The contents of this critique may be used (also verbatim) for educational and non-commercial purposes, including articles for Wikipedia and similar sites.
I’m not going to go through your points one by one, which would be pointless, but I’ll make a few general remarks.
Yes lots and lots of people have used chain rule before [Rumelhart et al. 1986], lots of people figured you could multiply Jacobians in reverse order in a multi-step function (perhaps even going back to Gauss, Leibniz, Newton, and Lagrange). But did they all “invent backprop?” No! They did not realize how this could be used for machine learning and they sure didn’t implement it and made it work for that. Many people were looking for a multi-layer learning algorithm in the 60s (and a few in the 70s). If the backprop idea had been so obvious, many people would have found it and demonstrated it. The point is that no one managed to demonstrate a working instantiation until the mid 80s. Perhaps this idea is obvious in hindsight, but that’s a feature of many good ideas: they are obvious in hindsight. The same is true for ConvNets. It’s a pretty obvious idea in hindsight.
Yes, a few people actually figured out early on that you could use chain rule for training a machine (including Rumelhart by the way. It took him and Geoff Hinton several years to get it to work). Some people had the intuition that you could use backward signals to train a multi-stage system (e.g. system theorist A.M. Andrews in the early 70s). But did they reduce it to practice and did they manage to make it work? No. that didn’t really happen until the mid-1980s.
I actually was the one who originally made the connection between backprop and the adjoint method used in control theory (the Bryson, Kelly, Dreyfus methods). In my 1987 PhD thesis, I have a derivation of backprop using a Lagrangian formulation which was inspired by control theory methods. I eventually wrote a couple papers about this connection [“a theoretical framework for backpropagation” 1988].
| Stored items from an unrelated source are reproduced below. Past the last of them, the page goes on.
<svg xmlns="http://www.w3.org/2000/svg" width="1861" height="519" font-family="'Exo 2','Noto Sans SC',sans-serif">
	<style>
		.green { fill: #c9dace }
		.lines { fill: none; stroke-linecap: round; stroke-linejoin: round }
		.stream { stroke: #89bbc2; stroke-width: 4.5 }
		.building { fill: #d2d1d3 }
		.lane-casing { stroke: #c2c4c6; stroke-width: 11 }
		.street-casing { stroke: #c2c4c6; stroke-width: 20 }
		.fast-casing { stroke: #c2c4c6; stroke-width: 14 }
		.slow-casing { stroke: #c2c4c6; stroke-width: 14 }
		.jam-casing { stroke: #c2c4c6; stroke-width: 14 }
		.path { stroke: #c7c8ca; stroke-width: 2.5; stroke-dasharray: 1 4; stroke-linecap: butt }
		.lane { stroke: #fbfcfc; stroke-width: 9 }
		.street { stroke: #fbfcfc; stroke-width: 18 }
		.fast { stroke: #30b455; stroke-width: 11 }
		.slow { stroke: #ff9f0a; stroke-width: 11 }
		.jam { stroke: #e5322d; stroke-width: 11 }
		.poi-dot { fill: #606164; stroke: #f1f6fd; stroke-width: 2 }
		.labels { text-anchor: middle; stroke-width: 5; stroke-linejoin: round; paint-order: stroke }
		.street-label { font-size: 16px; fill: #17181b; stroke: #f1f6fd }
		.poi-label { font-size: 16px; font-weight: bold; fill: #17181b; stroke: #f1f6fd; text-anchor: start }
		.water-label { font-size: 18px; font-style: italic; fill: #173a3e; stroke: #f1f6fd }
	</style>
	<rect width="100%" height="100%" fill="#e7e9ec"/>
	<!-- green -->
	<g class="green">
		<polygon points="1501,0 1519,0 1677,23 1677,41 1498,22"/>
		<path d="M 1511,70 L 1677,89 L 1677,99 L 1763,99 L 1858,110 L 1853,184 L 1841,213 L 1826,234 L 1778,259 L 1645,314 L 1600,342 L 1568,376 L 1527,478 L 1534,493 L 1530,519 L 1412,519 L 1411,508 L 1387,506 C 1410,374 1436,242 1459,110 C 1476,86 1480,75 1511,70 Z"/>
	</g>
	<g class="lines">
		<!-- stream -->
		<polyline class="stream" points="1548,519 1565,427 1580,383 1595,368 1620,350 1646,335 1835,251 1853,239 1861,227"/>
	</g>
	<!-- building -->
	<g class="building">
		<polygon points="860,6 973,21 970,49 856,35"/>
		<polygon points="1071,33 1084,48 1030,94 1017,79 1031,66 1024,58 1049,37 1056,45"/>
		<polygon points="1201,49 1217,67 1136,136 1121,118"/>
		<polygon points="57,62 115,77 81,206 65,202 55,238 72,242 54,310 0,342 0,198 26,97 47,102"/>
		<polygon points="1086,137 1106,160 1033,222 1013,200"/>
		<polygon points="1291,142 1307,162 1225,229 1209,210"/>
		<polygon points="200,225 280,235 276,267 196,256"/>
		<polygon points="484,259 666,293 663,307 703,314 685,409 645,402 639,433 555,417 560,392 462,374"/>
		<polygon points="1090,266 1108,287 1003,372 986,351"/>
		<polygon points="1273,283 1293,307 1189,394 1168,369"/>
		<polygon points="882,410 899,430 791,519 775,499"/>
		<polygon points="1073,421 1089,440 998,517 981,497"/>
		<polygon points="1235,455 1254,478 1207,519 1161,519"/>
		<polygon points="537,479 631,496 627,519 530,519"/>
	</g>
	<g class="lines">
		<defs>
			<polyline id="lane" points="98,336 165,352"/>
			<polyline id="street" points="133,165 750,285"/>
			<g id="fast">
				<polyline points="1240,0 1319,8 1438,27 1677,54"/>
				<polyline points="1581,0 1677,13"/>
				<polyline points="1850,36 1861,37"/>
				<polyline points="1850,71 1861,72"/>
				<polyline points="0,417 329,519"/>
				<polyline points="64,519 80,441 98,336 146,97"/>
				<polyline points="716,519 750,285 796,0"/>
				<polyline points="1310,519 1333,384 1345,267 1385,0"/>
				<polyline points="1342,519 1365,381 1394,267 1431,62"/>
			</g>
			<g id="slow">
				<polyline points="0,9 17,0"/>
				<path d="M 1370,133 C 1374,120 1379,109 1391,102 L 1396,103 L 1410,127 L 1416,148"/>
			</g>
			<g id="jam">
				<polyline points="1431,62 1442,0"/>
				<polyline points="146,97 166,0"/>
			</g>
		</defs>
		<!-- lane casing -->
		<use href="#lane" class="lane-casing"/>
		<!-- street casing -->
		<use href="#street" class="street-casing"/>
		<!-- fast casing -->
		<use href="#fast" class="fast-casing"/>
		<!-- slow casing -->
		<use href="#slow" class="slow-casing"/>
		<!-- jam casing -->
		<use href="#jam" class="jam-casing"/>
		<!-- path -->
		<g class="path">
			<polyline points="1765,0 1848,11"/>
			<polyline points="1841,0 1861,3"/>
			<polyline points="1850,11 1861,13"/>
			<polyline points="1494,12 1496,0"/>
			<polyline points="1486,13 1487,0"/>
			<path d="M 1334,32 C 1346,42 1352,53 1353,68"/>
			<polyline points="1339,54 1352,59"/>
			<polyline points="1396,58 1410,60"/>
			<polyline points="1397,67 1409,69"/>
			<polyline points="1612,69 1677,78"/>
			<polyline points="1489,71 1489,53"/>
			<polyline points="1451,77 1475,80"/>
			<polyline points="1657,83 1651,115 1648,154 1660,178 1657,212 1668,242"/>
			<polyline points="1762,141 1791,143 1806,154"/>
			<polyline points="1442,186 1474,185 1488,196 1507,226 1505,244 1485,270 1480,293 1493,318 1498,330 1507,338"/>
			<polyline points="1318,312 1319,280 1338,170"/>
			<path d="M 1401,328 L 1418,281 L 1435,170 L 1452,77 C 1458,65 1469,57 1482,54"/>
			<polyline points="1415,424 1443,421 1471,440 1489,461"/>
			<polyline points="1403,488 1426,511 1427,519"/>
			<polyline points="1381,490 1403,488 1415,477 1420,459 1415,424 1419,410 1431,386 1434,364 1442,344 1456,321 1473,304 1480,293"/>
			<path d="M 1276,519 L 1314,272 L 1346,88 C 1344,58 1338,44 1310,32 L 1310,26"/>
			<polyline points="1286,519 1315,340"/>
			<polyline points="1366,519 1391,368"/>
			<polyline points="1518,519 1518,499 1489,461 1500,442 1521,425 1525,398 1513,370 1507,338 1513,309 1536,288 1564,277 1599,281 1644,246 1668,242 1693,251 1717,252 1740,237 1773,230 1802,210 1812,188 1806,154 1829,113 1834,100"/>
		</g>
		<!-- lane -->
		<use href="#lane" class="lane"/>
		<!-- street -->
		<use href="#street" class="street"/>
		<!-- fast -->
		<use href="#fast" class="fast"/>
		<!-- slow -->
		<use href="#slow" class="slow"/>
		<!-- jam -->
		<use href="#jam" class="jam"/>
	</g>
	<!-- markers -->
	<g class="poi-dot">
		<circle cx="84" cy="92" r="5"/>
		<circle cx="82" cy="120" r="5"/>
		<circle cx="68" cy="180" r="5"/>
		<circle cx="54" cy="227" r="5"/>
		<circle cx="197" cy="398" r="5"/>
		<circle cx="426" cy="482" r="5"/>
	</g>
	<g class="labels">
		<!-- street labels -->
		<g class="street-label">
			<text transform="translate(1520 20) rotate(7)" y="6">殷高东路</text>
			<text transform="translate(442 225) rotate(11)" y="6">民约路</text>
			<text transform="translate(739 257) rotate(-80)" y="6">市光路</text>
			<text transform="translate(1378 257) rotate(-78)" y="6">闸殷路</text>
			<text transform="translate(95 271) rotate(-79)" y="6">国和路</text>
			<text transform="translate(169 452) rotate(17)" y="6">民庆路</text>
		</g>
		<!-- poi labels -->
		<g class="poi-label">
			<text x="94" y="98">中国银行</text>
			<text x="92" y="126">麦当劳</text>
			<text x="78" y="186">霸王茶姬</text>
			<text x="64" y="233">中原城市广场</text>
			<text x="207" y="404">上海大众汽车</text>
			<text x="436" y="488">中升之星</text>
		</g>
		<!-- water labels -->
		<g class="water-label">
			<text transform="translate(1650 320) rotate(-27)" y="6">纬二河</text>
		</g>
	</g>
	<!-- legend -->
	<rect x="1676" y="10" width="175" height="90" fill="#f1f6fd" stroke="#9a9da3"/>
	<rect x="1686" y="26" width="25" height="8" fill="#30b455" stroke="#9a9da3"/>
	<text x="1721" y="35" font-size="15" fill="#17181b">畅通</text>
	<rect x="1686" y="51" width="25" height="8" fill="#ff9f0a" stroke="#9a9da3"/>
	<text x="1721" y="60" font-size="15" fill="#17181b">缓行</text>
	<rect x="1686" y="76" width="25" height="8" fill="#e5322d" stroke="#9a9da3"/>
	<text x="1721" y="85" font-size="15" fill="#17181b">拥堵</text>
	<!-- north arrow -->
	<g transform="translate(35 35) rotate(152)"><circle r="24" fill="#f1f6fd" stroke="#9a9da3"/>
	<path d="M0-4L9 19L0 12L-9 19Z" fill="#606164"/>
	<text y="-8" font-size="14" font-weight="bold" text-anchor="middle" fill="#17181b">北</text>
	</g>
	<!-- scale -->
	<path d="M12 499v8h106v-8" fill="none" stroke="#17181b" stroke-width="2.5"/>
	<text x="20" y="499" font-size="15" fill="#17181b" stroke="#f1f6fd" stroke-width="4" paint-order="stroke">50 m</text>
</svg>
How should we attribute credit? Let’s use an analogy, lots of people tried to build airplanes and helicopters in the late 19th century and early 20th century. Many people had the right sort of ideas. An airplane even took on its own power in 1890 (Clément Ader’s Eole), quite a few airplanes flew more or less well before 1903. But the Wright Brothers get most of the credit because they were the first ones to build a fully controllable airplane. Same for the helicopter. Lots of people tried to build helicopters in the early 20th century, and several took off. But the idea didn’t become practical until Sikorski’s refinement of the cyclic control and tail rotor in the late 30s and early 40s. Who should get credit? Leonardo da Vinci?
Also, ConvNets were indeed “largely forsaken by the mainstream computer-vision and machine-learning communities until the ImageNet competition in 2012.” I’m rather well positioned to speak about this, having had countless ConvNet papers rejected, published and ignored, and occasionally paid attention to, for over 15 years before your group even started playing with the idea. We did have quite a few successful vision applications of ConvNets before 2012, but they really did not gather much interest from the vision and learning communities, and certainly didn’t trigger the revolution that came after the 2012 ImageNet results.
Krizhevski, Sutskever and Hinton get a lot of credit for their work, and it’s well deserved. They used many of my ideas (and added a few), but you don’t see me complain about it. That’s how science and technology make progress.